IN THE HIGH COURT OF FIJI
APPELLATE JURISDICTION


CRIMINAL APPEAL NO. 5 OF 1993


BETWEEN:


RAKESH NATH
- Appellant


AND


STATE
- Respondent


Appellant in Person
Mr. W. Foster for the Respondent


Date of Hearing: 8th March 1993
Date of Judgment: 8th March 1993


JUDGMENT


In the Magistrate's Court at Suva on the 27th of August 1992 the Appellant pleaded guilty to a charge of stealing a video set valued at $1,200.00 from another person. He was one of three co-defendants charged with the offence and was sentenced to six months imprisonment consecutive to any sentence he was then serving. In passing sentence the Learned Magistrate stated that the Appellant had master-minded the theft and involved others. She also remarked that the Appellant had a long list of previous convictions.


The Appellant admitted all these previous convictions. They began in October 1982 and continued until 1989 according to the list submitted in the Magistrate's Court.

§ WHAT TO PRODUCE
Transcribe the portion of the judgment that begins with "Date of Hearing: 8th" and ends with "of previous convictions.", leaving every word and punctuation mark unchanged.

§ DATA EXCERPT
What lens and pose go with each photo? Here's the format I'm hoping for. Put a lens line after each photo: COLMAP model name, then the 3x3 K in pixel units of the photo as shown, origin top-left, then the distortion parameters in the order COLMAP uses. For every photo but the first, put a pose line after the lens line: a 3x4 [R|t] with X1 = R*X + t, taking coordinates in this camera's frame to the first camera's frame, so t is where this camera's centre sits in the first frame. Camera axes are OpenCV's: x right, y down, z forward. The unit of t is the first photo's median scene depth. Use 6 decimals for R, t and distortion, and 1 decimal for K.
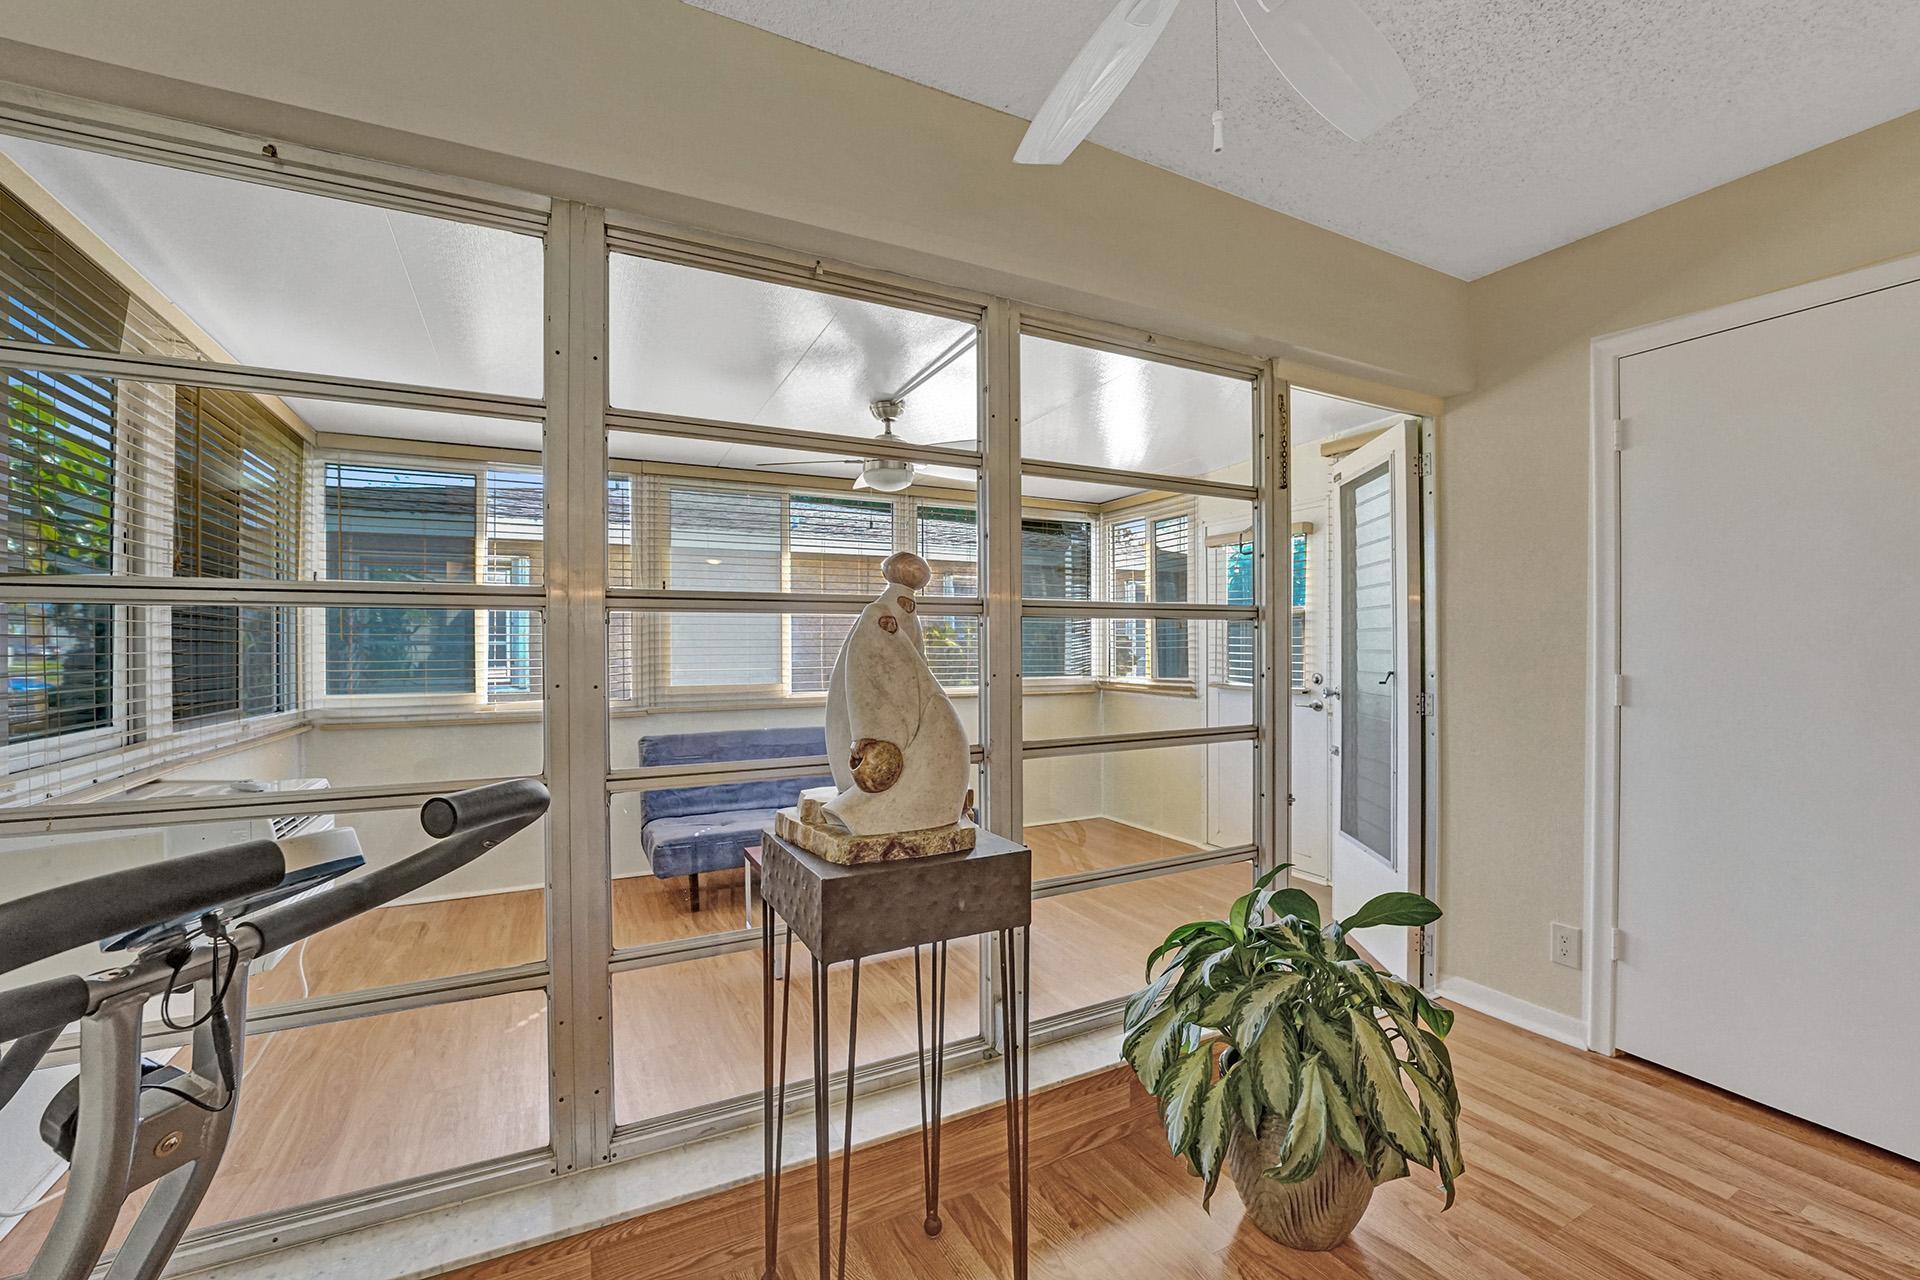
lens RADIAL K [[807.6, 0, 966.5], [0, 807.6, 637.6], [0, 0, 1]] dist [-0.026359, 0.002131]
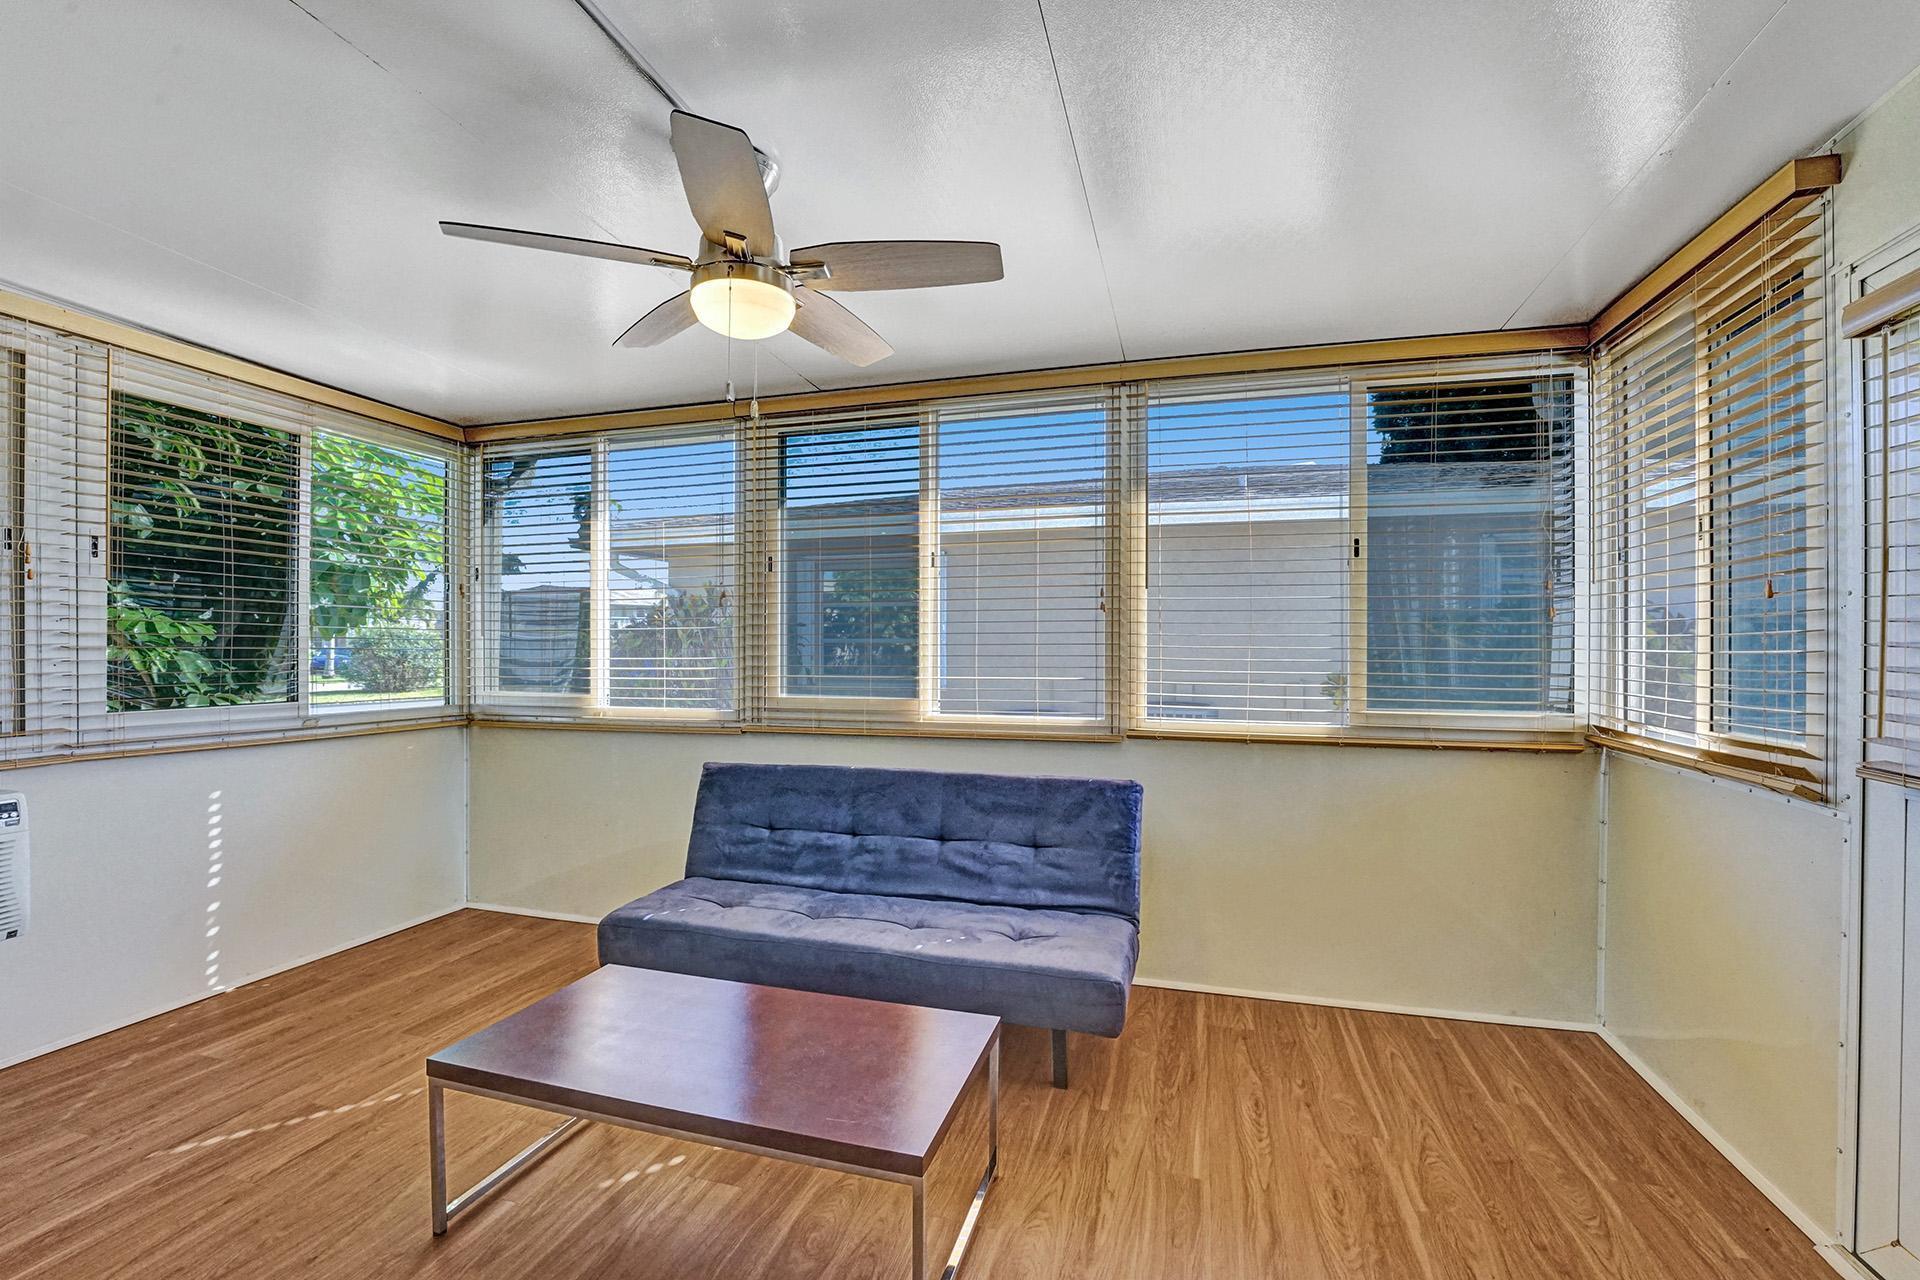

§ EXPECTED OUTPUT
Date of Hearing: 8th March 1993
Date of Judgment: 8th March 1993


JUDGMENT


In the Magistrate's Court at Suva on the 27th of August 1992 the Appellant pleaded guilty to a charge of stealing a video set valued at $1,200.00 from another person. He was one of three co-defendants charged with the offence and was sentenced to six months imprisonment consecutive to any sentence he was then serving. In passing sentence the Learned Magistrate stated that the Appellant had master-minded the theft and involved others. She also remarked that the Appellant had a long list of previous convictions.